# BRIEF
Would you give the number of lines in the entries that contain the word "numOctaves"? Nothing else is needed.
─── DATA FOR THIS EXERCISE ───
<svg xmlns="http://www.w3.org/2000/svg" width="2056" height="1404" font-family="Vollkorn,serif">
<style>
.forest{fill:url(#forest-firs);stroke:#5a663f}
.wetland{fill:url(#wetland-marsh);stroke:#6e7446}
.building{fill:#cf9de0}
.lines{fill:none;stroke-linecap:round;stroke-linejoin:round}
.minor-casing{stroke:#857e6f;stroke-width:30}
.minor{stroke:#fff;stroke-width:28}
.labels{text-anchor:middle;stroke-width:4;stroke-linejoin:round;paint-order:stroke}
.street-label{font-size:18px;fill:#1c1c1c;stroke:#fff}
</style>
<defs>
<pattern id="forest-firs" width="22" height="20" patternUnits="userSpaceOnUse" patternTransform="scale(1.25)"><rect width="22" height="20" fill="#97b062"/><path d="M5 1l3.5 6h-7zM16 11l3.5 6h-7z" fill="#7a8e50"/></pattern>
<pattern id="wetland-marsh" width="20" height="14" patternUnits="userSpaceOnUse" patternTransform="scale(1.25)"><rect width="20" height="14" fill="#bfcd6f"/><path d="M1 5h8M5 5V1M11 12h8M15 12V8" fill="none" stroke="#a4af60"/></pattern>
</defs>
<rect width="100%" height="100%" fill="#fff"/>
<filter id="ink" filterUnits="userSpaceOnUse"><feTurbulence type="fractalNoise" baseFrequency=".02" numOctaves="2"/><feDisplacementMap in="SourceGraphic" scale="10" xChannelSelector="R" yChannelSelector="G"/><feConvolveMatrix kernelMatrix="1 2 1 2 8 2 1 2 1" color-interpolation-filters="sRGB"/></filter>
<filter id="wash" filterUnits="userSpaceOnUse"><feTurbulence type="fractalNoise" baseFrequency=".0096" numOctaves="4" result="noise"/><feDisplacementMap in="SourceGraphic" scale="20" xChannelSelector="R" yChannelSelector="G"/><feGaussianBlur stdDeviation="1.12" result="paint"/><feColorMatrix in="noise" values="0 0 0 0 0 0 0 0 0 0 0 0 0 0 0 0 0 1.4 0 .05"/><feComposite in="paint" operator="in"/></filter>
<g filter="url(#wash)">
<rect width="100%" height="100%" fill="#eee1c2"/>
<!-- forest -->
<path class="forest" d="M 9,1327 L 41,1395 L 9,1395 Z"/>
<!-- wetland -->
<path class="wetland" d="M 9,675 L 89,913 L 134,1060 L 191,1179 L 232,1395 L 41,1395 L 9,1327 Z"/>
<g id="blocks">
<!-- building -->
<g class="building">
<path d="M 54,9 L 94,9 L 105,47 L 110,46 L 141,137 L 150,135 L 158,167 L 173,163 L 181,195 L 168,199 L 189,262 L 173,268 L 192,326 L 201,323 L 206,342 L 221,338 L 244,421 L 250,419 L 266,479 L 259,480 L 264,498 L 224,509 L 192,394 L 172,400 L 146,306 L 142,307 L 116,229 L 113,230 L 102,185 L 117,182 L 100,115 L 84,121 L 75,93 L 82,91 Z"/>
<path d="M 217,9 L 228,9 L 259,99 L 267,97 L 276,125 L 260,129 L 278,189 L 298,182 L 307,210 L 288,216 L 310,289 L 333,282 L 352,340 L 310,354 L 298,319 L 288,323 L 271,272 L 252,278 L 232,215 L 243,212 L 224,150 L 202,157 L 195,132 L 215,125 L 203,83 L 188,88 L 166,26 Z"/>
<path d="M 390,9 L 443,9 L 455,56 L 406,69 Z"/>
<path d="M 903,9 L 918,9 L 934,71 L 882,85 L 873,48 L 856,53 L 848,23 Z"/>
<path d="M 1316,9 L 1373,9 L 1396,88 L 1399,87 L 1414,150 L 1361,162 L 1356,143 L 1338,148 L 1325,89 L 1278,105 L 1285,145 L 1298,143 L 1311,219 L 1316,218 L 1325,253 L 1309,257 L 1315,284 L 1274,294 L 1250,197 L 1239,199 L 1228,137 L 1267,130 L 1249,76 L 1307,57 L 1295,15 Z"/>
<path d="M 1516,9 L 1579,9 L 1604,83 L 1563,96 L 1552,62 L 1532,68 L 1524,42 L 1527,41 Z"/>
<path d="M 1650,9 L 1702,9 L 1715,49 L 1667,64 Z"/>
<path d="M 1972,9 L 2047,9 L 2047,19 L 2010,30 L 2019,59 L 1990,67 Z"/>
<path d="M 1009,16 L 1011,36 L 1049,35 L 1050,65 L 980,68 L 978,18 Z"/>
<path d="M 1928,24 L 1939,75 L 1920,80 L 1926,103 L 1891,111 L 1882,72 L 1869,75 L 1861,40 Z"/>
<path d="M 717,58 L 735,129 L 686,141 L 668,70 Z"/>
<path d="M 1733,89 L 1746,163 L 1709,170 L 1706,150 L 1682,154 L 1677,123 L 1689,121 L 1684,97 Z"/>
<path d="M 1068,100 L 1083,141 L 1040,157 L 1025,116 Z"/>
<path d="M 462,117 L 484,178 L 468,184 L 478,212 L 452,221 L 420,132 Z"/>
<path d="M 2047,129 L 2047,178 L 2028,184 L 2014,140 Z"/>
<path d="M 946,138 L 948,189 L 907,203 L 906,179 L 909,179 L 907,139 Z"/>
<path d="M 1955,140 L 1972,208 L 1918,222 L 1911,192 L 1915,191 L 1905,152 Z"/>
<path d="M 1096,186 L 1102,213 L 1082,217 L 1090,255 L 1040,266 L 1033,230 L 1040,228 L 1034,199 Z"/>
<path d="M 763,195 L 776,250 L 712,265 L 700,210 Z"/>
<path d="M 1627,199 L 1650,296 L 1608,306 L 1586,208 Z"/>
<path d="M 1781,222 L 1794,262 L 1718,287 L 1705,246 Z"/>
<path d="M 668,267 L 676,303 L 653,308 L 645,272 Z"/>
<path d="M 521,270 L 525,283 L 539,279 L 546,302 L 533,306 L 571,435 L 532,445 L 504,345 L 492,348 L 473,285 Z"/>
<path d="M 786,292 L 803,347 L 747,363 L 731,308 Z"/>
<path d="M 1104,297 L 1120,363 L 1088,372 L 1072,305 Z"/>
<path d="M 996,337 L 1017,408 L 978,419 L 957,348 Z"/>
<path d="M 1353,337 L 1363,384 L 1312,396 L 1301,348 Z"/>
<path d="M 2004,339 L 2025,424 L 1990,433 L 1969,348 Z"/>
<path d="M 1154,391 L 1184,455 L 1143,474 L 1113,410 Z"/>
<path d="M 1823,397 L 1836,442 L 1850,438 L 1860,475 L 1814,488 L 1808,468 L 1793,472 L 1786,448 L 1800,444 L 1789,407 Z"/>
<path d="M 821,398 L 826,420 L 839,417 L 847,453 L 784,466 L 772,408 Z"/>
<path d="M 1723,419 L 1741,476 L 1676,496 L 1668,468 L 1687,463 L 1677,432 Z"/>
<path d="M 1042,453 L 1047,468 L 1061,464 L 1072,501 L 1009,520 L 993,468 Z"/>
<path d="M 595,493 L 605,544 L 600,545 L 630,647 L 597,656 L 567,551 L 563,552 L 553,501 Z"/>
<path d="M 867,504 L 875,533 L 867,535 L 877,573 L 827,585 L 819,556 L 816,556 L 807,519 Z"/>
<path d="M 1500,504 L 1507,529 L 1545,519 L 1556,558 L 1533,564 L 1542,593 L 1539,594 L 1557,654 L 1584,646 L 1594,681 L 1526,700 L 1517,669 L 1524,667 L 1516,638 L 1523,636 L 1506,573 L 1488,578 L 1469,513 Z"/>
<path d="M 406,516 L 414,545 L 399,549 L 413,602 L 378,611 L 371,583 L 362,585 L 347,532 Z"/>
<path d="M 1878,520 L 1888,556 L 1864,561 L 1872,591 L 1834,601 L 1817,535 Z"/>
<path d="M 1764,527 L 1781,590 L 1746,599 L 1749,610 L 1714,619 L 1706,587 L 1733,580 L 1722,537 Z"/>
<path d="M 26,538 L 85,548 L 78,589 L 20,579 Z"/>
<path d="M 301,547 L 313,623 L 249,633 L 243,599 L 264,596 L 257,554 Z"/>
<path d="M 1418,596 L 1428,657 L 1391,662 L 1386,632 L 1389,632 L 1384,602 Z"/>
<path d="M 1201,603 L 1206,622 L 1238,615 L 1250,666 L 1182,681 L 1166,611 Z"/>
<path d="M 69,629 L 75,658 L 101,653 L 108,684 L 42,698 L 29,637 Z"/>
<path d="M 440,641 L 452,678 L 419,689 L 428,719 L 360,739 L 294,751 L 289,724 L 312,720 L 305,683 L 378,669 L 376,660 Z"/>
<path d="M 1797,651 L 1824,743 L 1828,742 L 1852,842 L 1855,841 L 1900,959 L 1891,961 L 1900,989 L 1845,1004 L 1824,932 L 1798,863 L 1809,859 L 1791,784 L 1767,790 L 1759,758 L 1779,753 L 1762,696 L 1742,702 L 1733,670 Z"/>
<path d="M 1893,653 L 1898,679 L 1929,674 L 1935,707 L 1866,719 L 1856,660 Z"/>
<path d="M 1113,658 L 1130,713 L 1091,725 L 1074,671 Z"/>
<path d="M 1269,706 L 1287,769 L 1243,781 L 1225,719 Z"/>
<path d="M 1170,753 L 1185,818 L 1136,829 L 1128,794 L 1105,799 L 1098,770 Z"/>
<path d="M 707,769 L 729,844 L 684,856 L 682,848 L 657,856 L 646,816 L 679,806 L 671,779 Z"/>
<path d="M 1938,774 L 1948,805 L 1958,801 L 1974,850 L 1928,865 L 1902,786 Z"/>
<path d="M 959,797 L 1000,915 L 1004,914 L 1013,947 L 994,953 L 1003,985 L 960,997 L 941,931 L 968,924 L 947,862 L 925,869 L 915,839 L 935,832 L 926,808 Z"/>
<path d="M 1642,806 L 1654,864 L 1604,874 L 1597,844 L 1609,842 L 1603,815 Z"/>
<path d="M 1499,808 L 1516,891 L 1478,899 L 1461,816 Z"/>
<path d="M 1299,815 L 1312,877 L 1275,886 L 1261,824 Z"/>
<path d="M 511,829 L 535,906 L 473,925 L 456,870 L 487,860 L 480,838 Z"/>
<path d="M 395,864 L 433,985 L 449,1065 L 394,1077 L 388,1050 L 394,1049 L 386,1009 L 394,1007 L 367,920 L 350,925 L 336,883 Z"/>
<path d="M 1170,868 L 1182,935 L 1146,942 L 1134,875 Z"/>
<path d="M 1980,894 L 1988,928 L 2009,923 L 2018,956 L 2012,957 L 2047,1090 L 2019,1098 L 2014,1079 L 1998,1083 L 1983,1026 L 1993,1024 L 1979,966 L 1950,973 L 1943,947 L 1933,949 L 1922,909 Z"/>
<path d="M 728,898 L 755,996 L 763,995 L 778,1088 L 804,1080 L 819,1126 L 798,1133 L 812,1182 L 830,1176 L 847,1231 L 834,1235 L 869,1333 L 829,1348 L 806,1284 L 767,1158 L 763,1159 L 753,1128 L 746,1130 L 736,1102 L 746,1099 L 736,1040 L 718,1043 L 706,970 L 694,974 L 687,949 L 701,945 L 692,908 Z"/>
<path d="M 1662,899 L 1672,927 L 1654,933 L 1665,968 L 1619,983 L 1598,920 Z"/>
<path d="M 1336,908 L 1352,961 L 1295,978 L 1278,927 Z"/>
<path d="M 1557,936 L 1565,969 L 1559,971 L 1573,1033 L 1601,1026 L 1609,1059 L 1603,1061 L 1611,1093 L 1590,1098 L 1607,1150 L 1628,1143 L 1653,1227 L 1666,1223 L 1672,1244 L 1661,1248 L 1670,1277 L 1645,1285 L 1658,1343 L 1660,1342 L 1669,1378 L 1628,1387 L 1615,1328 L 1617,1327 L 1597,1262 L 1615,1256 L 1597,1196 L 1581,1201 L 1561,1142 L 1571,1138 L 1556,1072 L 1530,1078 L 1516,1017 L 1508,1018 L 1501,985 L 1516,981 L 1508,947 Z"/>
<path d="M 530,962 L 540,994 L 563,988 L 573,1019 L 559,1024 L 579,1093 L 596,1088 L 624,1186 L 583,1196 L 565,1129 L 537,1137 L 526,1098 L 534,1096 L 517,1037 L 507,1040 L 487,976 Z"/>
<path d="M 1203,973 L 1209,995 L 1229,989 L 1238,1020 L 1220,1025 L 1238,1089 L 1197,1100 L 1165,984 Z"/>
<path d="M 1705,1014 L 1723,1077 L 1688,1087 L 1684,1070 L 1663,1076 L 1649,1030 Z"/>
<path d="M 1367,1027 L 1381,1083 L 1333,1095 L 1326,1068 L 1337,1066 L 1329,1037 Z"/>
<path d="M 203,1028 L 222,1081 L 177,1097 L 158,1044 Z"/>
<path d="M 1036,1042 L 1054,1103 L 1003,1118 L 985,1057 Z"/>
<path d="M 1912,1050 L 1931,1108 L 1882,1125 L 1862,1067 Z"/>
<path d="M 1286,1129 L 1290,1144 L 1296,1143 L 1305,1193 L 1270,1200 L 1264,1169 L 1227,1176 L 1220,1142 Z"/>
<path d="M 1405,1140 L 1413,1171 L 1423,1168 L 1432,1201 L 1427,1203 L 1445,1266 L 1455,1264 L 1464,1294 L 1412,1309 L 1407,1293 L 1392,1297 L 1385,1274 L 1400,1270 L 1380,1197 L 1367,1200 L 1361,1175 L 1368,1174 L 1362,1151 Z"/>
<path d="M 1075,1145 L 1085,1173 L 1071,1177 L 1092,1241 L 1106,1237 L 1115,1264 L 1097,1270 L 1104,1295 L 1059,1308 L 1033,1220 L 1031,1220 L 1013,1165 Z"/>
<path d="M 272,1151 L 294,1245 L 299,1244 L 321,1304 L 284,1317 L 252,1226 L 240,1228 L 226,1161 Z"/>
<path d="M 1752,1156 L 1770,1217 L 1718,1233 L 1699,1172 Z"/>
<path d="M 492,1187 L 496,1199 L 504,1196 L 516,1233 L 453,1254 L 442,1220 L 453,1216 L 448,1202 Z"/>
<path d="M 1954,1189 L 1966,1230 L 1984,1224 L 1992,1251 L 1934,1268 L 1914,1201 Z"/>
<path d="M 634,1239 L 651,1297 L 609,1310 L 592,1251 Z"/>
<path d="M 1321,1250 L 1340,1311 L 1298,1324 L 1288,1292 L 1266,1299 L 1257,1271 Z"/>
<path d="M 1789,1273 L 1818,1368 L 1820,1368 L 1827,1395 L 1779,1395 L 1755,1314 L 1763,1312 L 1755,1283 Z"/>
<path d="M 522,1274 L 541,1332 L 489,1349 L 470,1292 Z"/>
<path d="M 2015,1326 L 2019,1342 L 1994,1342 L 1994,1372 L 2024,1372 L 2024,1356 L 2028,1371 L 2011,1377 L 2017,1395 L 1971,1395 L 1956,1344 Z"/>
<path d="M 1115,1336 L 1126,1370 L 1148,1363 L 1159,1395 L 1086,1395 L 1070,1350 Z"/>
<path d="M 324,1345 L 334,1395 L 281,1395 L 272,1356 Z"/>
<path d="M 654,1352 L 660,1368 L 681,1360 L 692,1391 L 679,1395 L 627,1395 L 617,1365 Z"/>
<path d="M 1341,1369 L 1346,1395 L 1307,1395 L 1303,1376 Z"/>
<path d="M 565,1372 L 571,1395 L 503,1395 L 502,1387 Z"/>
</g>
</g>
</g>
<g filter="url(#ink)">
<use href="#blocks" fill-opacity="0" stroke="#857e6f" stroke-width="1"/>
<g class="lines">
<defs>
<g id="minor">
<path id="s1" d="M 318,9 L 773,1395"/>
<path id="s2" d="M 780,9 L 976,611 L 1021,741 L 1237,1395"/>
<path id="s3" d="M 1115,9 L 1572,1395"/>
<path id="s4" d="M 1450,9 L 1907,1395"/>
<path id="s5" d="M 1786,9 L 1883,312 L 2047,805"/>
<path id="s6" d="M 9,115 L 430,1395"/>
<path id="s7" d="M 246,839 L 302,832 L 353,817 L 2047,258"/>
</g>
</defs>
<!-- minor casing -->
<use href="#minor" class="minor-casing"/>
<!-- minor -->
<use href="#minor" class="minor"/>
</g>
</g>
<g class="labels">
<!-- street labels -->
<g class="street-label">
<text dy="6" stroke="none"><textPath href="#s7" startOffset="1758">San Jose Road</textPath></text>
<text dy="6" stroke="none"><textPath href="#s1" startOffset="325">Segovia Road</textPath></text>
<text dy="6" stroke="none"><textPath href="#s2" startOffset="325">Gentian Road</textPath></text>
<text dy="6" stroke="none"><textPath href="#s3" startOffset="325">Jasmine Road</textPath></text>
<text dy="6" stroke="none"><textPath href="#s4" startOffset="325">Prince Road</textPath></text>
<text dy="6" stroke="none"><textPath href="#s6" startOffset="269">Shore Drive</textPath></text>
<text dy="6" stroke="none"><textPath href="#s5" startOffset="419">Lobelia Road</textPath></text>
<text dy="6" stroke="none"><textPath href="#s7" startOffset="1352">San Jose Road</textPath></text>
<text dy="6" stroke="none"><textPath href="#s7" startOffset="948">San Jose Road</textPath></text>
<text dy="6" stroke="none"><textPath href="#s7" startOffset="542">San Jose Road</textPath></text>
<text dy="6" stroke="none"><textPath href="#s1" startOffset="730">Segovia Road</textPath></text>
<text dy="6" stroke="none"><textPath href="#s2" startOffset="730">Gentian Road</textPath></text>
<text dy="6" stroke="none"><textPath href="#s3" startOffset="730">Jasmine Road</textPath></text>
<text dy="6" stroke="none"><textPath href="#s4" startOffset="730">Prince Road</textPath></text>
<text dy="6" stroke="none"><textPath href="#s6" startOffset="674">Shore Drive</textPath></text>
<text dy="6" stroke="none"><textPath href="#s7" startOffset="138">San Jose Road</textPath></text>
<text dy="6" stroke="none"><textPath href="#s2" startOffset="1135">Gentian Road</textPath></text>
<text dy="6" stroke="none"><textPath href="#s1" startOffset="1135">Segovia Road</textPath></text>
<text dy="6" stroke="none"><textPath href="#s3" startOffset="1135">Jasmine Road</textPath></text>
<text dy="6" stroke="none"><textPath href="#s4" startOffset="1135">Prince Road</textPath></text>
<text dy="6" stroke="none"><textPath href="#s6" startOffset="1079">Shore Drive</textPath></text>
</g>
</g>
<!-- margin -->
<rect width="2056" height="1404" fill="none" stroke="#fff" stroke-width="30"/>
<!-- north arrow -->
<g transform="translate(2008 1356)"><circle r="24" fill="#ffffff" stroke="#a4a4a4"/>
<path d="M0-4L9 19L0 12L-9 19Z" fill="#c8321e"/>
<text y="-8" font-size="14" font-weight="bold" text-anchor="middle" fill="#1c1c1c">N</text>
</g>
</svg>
───
# EXERCISE ANSWER
2